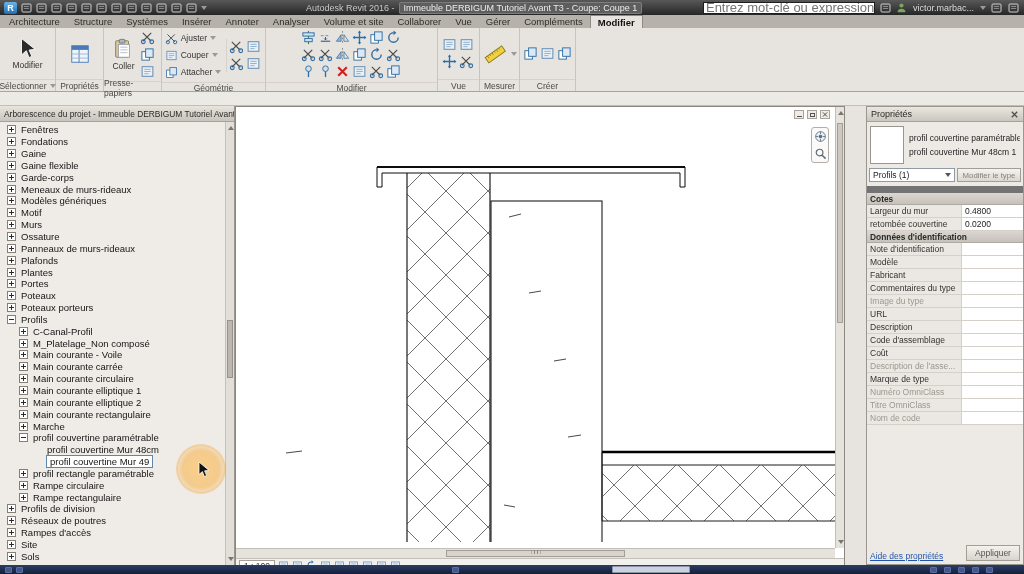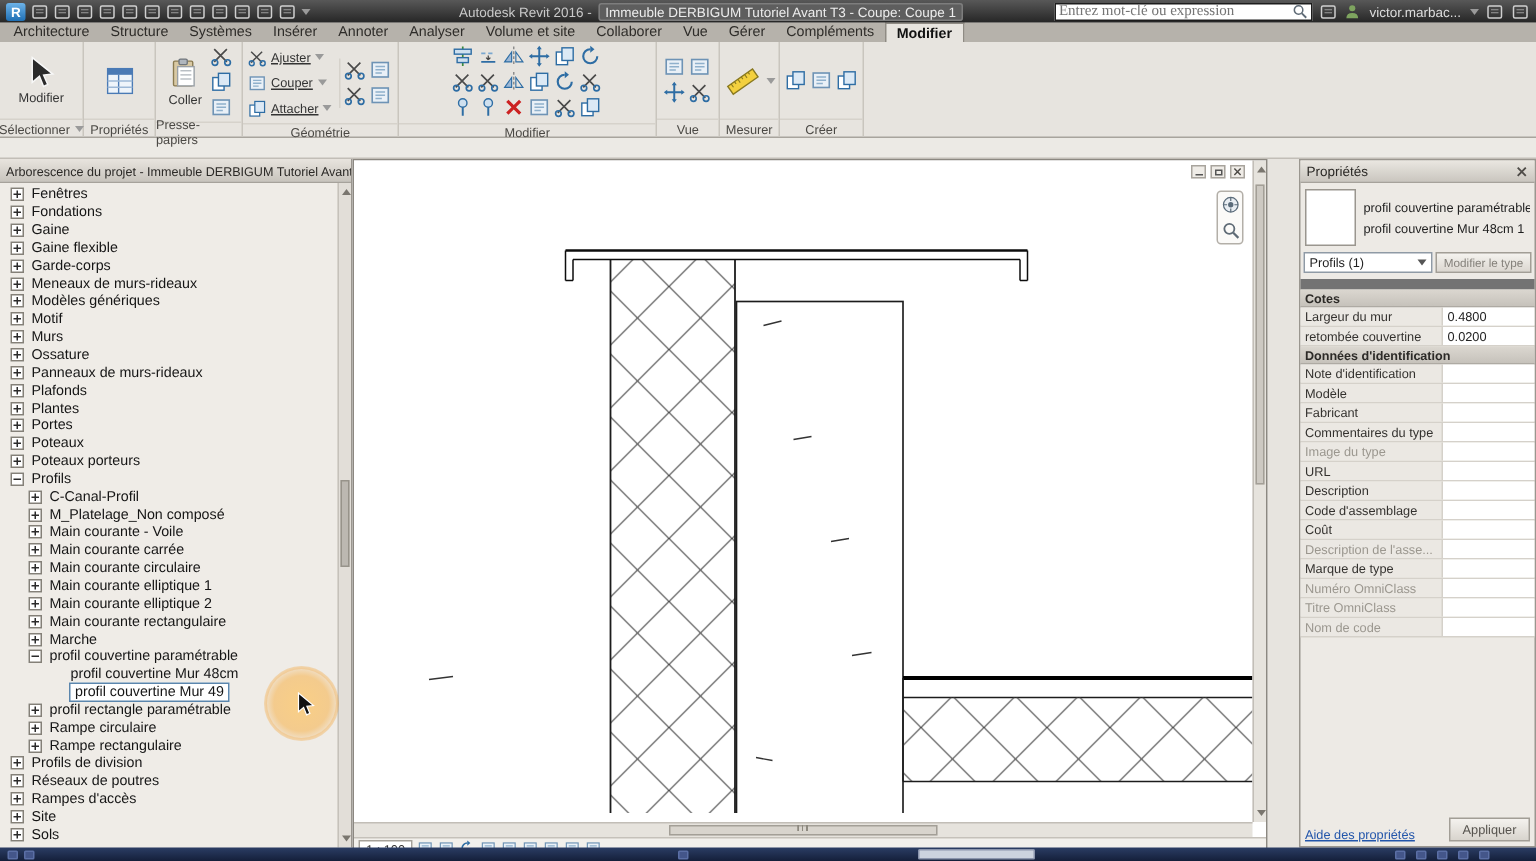--- a/index.html
+++ b/index.html
@@ -9,42 +9,42 @@
 
 #titlebar{position:absolute;top:0;left:0;right:0;height:15px;background:linear-gradient(#585858,#262626);display:flex;align-items:center;color:#d6d6d6;font-size:9px;padding:0 4px;gap:3px;z-index:10;}
 .logo{width:13px;height:12px;background:linear-gradient(#6db3e8,#1f6fb4);color:#fff;font-size:9px;font-weight:bold;display:flex;align-items:center;justify-content:center;border-radius:2px;flex:0 0 auto;}
 .ic{display:inline-flex;align-items:center;justify-content:center;}
 .ic svg{width:100%;height:100%;display:block;}
 .qicon{width:13px;height:12px;flex:0 0 auto;}
 #wtitle{margin-left:96px;white-space:nowrap;color:#c9c9c9;}
 #wtitle .doc{background:#5e5e5e;border:1px solid #7d7d7d;border-radius:2px;padding:0 4px;margin-left:4px;color:#ececec;}
 #tright{margin-left:auto;display:flex;align-items:center;gap:4px;}
 .searchbox{display:flex;align-items:center;background:#fff;border:1px solid #1d1d1d;height:12px;width:172px;padding:0 2px;}
-.searchbox input{border:none;outline:none;flex:1;font-size:10px;height:10px;font-family:Liberation Serif, serif;color:#333;background:transparent;}
+.searchbox input{border:none;outline:none;flex:1;font-size:13px;height:10px;font-family:Liberation Sans, sans-serif;color:#333;background:transparent;}
 .sic{width:11px;height:11px;}
 .user{display:flex;align-items:center;gap:6px;color:#dcdcdc;}
 .caret-down{width:0;height:0;border-left:3px solid transparent;border-right:3px solid transparent;border-top:4px solid #9a9a9a;display:inline-block;}
 
 
 #tabsrow{position:absolute;top:15px;left:0;right:0;height:13px;background:#b6b2ab;display:flex;align-items:stretch;padding-left:2px;z-index:9;}
 .rtab{font-size:9.5px;color:#2e2c29;padding:0 7px;display:flex;align-items:center;}
 .rtab.active{background:#e7e4df;border:1px solid #8f8b84;border-bottom:none;font-weight:bold;color:#111;}
 
 
 #ribbon{position:absolute;top:28px;left:0;right:0;height:64px;background:#e7e4df;border-bottom:1px solid #a8a49d;display:flex;z-index:8;}
 .rpanel{position:relative;border-right:1px solid #c9c5be;display:flex;flex-direction:column;flex:0 0 auto;}
 .rbody{flex:1;display:flex;align-items:center;justify-content:center;gap:3px;padding:2px;}
 .rlabel{height:12px;font-size:8.5px;color:#4a4844;display:flex;align-items:center;justify-content:center;gap:3px;border-top:1px solid #d6d2cb;}
 .bigbtn{display:flex;flex-direction:column;align-items:center;font-size:8.5px;color:#333;gap:1px;padding:1px 2px;}
 .bicon{width:22px;height:22px;}
 .minicol{display:flex;flex-direction:column;gap:2px;}
 .minigrid{display:grid;grid-template-columns:repeat(6,16px);grid-auto-rows:16px;gap:1px;}
 .mini{width:15px;height:15px;}
 .vgrid{display:grid;grid-template-columns:repeat(2,16px);grid-auto-rows:16px;gap:1px;}
-.grow{display:flex;align-items:center;gap:3px;font-size:8.5px;color:#333;height:16px;text-decoration:underline;}
+.grow{display:flex;align-items:center;gap:3px;font-size:8.5px;color:#333;height:16px;}
 .gicon{width:13px;height:13px;}
 
 
 #optionsbar{position:absolute;top:92px;left:0;right:0;height:14px;background:#eceae5;border-bottom:1px solid #c2beb7;}
 
 
 #browser{position:absolute;top:106px;left:0;width:235px;bottom:9px;background:#efece7;border-right:1px solid #9a968f;display:flex;flex-direction:column;}
 #browser-header{height:16px;background:linear-gradient(#e8e4de,#c8c4bd);border-bottom:1px solid #a6a29b;display:flex;align-items:center;font-size:8.4px;color:#2b2926;padding:0 4px;gap:4px;white-space:nowrap;overflow:hidden;}
 #tree{flex:1;overflow:hidden;padding-top:2px;position:relative;}
 .titem{display:flex;align-items:center;height:11.85px;font-size:9.5px;color:#151515;white-space:nowrap;}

++++

§ **Work required**: Every entry should be repeated verbatim, with the pictures left out.

§ **Answer space**:
--- a/index.html
+++ b/index.html
@@ -9,42 +9,42 @@
 
 #titlebar{position:absolute;top:0;left:0;right:0;height:15px;background:linear-gradient(#585858,#262626);display:flex;align-items:center;color:#d6d6d6;font-size:9px;padding:0 4px;gap:3px;z-index:10;}
 .logo{width:13px;height:12px;background:linear-gradient(#6db3e8,#1f6fb4);color:#fff;font-size:9px;font-weight:bold;display:flex;align-items:center;justify-content:center;border-radius:2px;flex:0 0 auto;}
 .ic{display:inline-flex;align-items:center;justify-content:center;}
 .ic svg{width:100%;height:100%;display:block;}
 .qicon{width:13px;height:12px;flex:0 0 auto;}
 #wtitle{margin-left:96px;white-space:nowrap;color:#c9c9c9;}
 #wtitle .doc{background:#5e5e5e;border:1px solid #7d7d7d;border-radius:2px;padding:0 4px;margin-left:4px;color:#ececec;}
 #tright{margin-left:auto;display:flex;align-items:center;gap:4px;}
 .searchbox{display:flex;align-items:center;background:#fff;border:1px solid #1d1d1d;height:12px;width:172px;padding:0 2px;}
-.searchbox input{border:none;outline:none;flex:1;font-size:10px;height:10px;font-family:Liberation Serif, serif;color:#333;background:transparent;}
+.searchbox input{border:none;outline:none;flex:1;font-size:13px;height:10px;font-family:Liberation Sans, sans-serif;color:#333;background:transparent;}
 .sic{width:11px;height:11px;}
 .user{display:flex;align-items:center;gap:6px;color:#dcdcdc;}
 .caret-down{width:0;height:0;border-left:3px solid transparent;border-right:3px solid transparent;border-top:4px solid #9a9a9a;display:inline-block;}
 
 
 #tabsrow{position:absolute;top:15px;left:0;right:0;height:13px;background:#b6b2ab;display:flex;align-items:stretch;padding-left:2px;z-index:9;}
 .rtab{font-size:9.5px;color:#2e2c29;padding:0 7px;display:flex;align-items:center;}
 .rtab.active{background:#e7e4df;border:1px solid #8f8b84;border-bottom:none;font-weight:bold;color:#111;}
 
 
 #ribbon{position:absolute;top:28px;left:0;right:0;height:64px;background:#e7e4df;border-bottom:1px solid #a8a49d;display:flex;z-index:8;}
 .rpanel{position:relative;border-right:1px solid #c9c5be;display:flex;flex-direction:column;flex:0 0 auto;}
 .rbody{flex:1;display:flex;align-items:center;justify-content:center;gap:3px;padding:2px;}
 .rlabel{height:12px;font-size:8.5px;color:#4a4844;display:flex;align-items:center;justify-content:center;gap:3px;border-top:1px solid #d6d2cb;}
 .bigbtn{display:flex;flex-direction:column;align-items:center;font-size:8.5px;color:#333;gap:1px;padding:1px 2px;}
 .bicon{width:22px;height:22px;}
 .minicol{display:flex;flex-direction:column;gap:2px;}
 .minigrid{display:grid;grid-template-columns:repeat(6,16px);grid-auto-rows:16px;gap:1px;}
 .mini{width:15px;height:15px;}
 .vgrid{display:grid;grid-template-columns:repeat(2,16px);grid-auto-rows:16px;gap:1px;}
-.grow{display:flex;align-items:center;gap:3px;font-size:8.5px;color:#333;height:16px;text-decoration:underline;}
+.grow{display:flex;align-items:center;gap:3px;font-size:8.5px;color:#333;height:16px;}
 .gicon{width:13px;height:13px;}
 
 
 #optionsbar{position:absolute;top:92px;left:0;right:0;height:14px;background:#eceae5;border-bottom:1px solid #c2beb7;}
 
 
 #browser{position:absolute;top:106px;left:0;width:235px;bottom:9px;background:#efece7;border-right:1px solid #9a968f;display:flex;flex-direction:column;}
 #browser-header{height:16px;background:linear-gradient(#e8e4de,#c8c4bd);border-bottom:1px solid #a6a29b;display:flex;align-items:center;font-size:8.4px;color:#2b2926;padding:0 4px;gap:4px;white-space:nowrap;overflow:hidden;}
 #tree{flex:1;overflow:hidden;padding-top:2px;position:relative;}
 .titem{display:flex;align-items:center;height:11.85px;font-size:9.5px;color:#151515;white-space:nowrap;}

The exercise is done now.